Although I can't claim to know for sure, I'm fairly sure that the simple
LWP classes I'm using don't do keepalive unless you specifically
configure the user agent to do so. I'll look into it some more.
The StreamingUpdateSolrServer says that they only recommend using it
with the /update handler, not for queries. I'm not having a problem
with the deletes themselves, they go pretty fast. It's all of the
queries before each delete that are relatively slow. Doing those
queries really adds up. With multithreading, it does all the shards at
once, but it still can only query for a limited number of values at a
time due to maxBooleanClauses. Now I'm checking and deleting 1000
values at a time, on all shards simultanously. I use
CommonsHttpSolrServer, and each of those objects is created only once,
when the program first starts up.
I figure there are three possibilities:
1) A glaring inefficiency in CommonsHttpSolrServer queries as compared
to a straight HTTP POST request.
2) The compartmentalization provided by the virtual machine architecture
creates an odd synergy that is not present when there are only two Solr
instances on physical machines instead of eight of them (seven shards
plus a search broker) on virtual machines.

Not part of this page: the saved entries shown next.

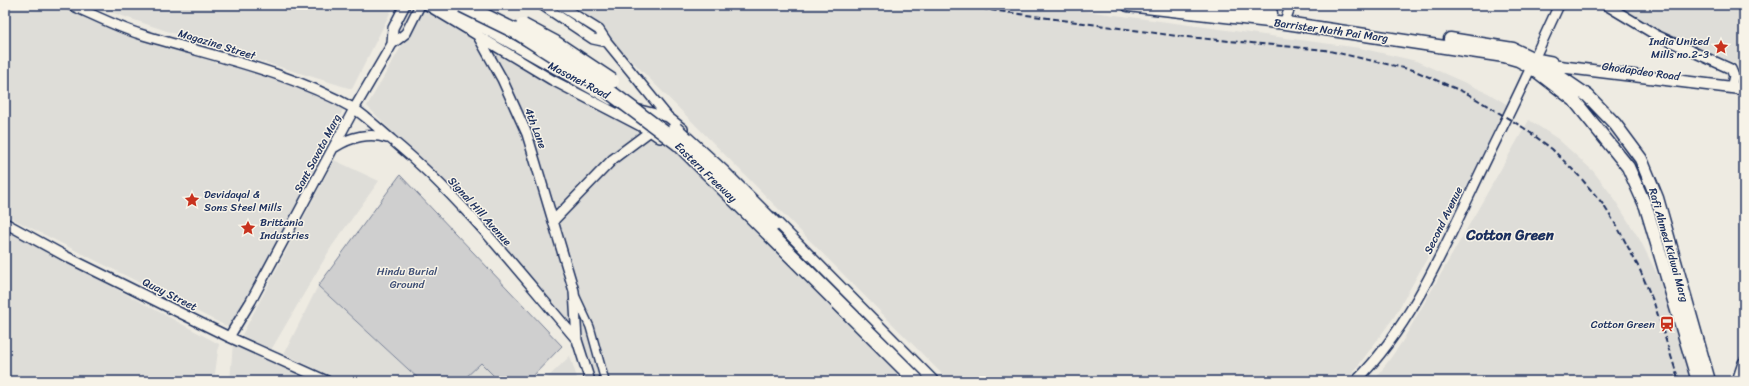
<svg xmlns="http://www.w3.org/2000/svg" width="1749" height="386" font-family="Sriracha,sans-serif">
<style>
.built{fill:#deddd8}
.green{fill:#cfcfcf;stroke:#757f96}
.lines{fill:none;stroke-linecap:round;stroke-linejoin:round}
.minor-casing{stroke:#1b2f5e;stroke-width:10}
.tertiary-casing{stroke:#1b2f5e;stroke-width:12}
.secondary-casing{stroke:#1b2f5e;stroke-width:14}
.primary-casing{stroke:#1b2f5e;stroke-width:15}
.minor{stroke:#f7f3e8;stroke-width:7}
.tertiary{stroke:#f7f3e8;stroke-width:9}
.secondary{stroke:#f7f3e8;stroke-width:11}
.primary{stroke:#f7f3e8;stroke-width:12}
.rail{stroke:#1b2f5e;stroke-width:2;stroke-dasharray:6 3;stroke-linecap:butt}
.motorway-bridge-casing{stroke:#1b2f5e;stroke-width:17;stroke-linecap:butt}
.motorway-bridge{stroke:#f7f3e8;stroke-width:14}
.labels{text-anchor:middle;stroke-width:3;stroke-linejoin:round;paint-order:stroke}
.street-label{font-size:11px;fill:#1b2f5e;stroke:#f7f3e8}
.poi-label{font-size:11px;fill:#1b2f5e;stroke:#f7f3e8;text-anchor:end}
.park-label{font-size:11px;fill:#3f4f75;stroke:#f7f3e8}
.district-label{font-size:15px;font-weight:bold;fill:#1b2f5e;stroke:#f7f3e8}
</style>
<rect width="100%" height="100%" fill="#eeebe2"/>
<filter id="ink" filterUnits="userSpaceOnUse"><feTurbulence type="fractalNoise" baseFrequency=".025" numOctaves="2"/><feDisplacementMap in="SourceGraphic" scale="8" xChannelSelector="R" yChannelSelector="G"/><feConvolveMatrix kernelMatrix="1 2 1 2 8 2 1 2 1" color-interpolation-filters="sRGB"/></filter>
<g filter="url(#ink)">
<!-- built -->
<path class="built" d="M5 5H55L82 14 142 41 201 57 222 65 226 59 284 80 343 109 322 156 247 299 230 328 5 215Z
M90 5H394L352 89 205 44Z
M425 5H449L475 16 604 91 678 147 910 381H592L582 344 559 311 489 230 367 106Z
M571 5H1041L1360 48 1416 61 1488 93 1508 105 1500 116 1492 136 1455 209 1394 317 1347 381H949L632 61 583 12Z
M1617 5H1744V67L1652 28Z
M1529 120 1558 139 1593 171 1611 194 1640 240 1666 292 1695 381H1374L1402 342Z
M334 160 379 181 332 246 271 350 242 335Z
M5 230 40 248 219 344 214 381H5Z
M318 286 421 381H342L284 354Z
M233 343 313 381H230Z
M570 356 578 381H544Z
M481 362 499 381H462Z"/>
<!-- green -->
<path class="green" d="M400 175 562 346 528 381H499L481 363 462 381H421L318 286Z"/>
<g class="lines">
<!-- minor casing -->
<g class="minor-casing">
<path id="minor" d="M576 297 590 327 605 381"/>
</g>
<!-- tertiary casing -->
<g class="tertiary-casing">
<path id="tertiary" d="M71 5C94 15 117 27 140 34 212 56 288 71 353 108 367 117 380 130 392 140 462 198 518 271 577 340
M427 5 552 80 650 131 660 138
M442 5 611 100
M542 5 593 39 607 42
M559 5 599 30 607 42 668 117 683 129
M1606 5 1656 35 1731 69 1734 76 1731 88
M1284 23 1291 5
M475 24 478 36 502 79 527 134 574 291 577 340 590 381
M392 44 393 28 405 5
M1534 59 1559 5
M636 109 668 117
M335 147C350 137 370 132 387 138
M772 217 934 381
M553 221 613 159 653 129
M5 223 67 257 229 337 327 381
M229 337 251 301 354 109 392 44 406 33 420 5
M1356 381C1409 328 1440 257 1472 190 1491 149 1512 109 1531 67"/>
</g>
<!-- secondary casing -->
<g class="secondary-casing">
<path id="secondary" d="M1535 59 1551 62 1555 66 1744 89
M1738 381 1744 363"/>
</g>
<!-- primary casing -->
<g class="primary-casing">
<path id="primary" d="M1128 5 1286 23 1504 56 1518 60 1531 67 1574 100 1628 167 1646 207 1698 381
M1205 5 1271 13
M1450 39 1513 49 1534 59 1588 96 1615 124 1641 159 1657 198 1709 381"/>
</g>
<!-- minor -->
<use href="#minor" class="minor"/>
<!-- tertiary -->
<use href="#tertiary" class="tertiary"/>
<!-- secondary -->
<use href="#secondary" class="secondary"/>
<!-- primary -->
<use href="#primary" class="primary"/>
<!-- rail -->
<path class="rail" d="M955 5 1177 36 1325 50 1413 70 1468 94 1524 128 1552 149 1580 177 1602 203 1618 228 1640 270 1654 303 1679 381"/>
<!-- motorway-bridge casing -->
<g class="motorway-bridge-casing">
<path id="motorway-bridge" d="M462 5 519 33 599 84 679 144 917 381
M523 26 555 43 612 81
M675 129 722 172 774 224"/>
</g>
<!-- motorway-bridge -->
<use href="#motorway-bridge" class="motorway-bridge"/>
</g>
</g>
<!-- icons -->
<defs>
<g id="sight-bare" transform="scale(1.2)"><path d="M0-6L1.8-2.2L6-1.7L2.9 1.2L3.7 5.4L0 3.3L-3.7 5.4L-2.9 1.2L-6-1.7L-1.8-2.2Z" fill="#c8321e" stroke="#f7f3e8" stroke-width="2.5" paint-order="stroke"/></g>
<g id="station-bare" transform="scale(1.2)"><path d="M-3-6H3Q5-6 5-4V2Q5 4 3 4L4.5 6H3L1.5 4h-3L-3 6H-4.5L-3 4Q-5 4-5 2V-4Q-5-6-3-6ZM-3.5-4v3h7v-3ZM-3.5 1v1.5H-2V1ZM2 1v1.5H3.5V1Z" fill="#c8321e" stroke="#f7f3e8" stroke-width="2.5" paint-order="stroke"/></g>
</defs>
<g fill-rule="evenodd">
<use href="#sight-bare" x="1721" y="47"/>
<use href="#sight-bare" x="192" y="200"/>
<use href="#sight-bare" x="248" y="228"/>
<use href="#station-bare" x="1667" y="324"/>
</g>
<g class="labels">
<!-- street labels -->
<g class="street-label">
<text transform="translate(1331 30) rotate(8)" y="4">Barrister Nath Pai Marg</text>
<text transform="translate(217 44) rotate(17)" y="4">Magazine Street</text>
<text transform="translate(1641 71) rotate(8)" y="4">Ghodapdeo Road</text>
<text transform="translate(579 80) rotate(28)" y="4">Masonet Road</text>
<text transform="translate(536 128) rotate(69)" y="4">4th Lane</text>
<text transform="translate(317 153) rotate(-62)" y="4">Sant Savata Marg</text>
<text transform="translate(706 172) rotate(44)" y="4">Eastern Freeway</text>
<text transform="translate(480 211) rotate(48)" y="4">Signal Hill Avenue</text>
<text transform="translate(1443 220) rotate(-64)" y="4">Second Avenue</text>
<text transform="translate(1669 245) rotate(74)" y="4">Rafi Ahmed Kidwai Marg</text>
<text transform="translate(170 294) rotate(27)" y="4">Quay Street</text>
</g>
<!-- poi labels -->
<g class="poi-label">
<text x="1709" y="45">India United<tspan x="1709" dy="13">Mills no.2-3</tspan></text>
<text x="204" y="198" text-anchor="start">Devidayal &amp;<tspan x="204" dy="13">Sons Steel Mills</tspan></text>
<text x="260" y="226" text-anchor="start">Brittania<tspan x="260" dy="13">Industries</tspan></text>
<text x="1655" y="328">Cotton Green</text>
</g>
<!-- park labels -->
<g class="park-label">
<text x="407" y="275">Hindu Burial<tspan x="407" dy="13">Ground</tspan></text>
</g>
<!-- district labels -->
<g class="district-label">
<text x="1510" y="240">Cotton Green</text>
</g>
</g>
<!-- margin -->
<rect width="1749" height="386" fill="none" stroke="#f7f3e8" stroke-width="20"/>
<rect x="10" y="10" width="1729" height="366" fill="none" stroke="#1b2f5e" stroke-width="1.5" filter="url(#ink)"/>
</svg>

3) The extra physical memory on the servers with virtualization is
granting more of a disk-cache-related performance improvement than the
lack of virtualization on the others.
Only the first of those possible problems is something that can be
determined or fixed without migrating the other servers to my new
system. I'm having one other problem with the new build program. I
haven't figured out exactly what that problem is, so I am very reluctant
to switch everything over. So far it seems to be related to the MySQL
JDBC connector or my attempt at threading, not Solr.
I mentioned that the hardware is identical except for memory. That's
not quite true - the servers accessed by the java program are better.
One of them has a slightly faster CPU than its counterpart with
virtualization, and they all have 1TB hard drives as opposed to the
mixed 500GB & 750GB drives in the other servers. All of the servers are
Dell 2950 with six-drive RAID10 arrays.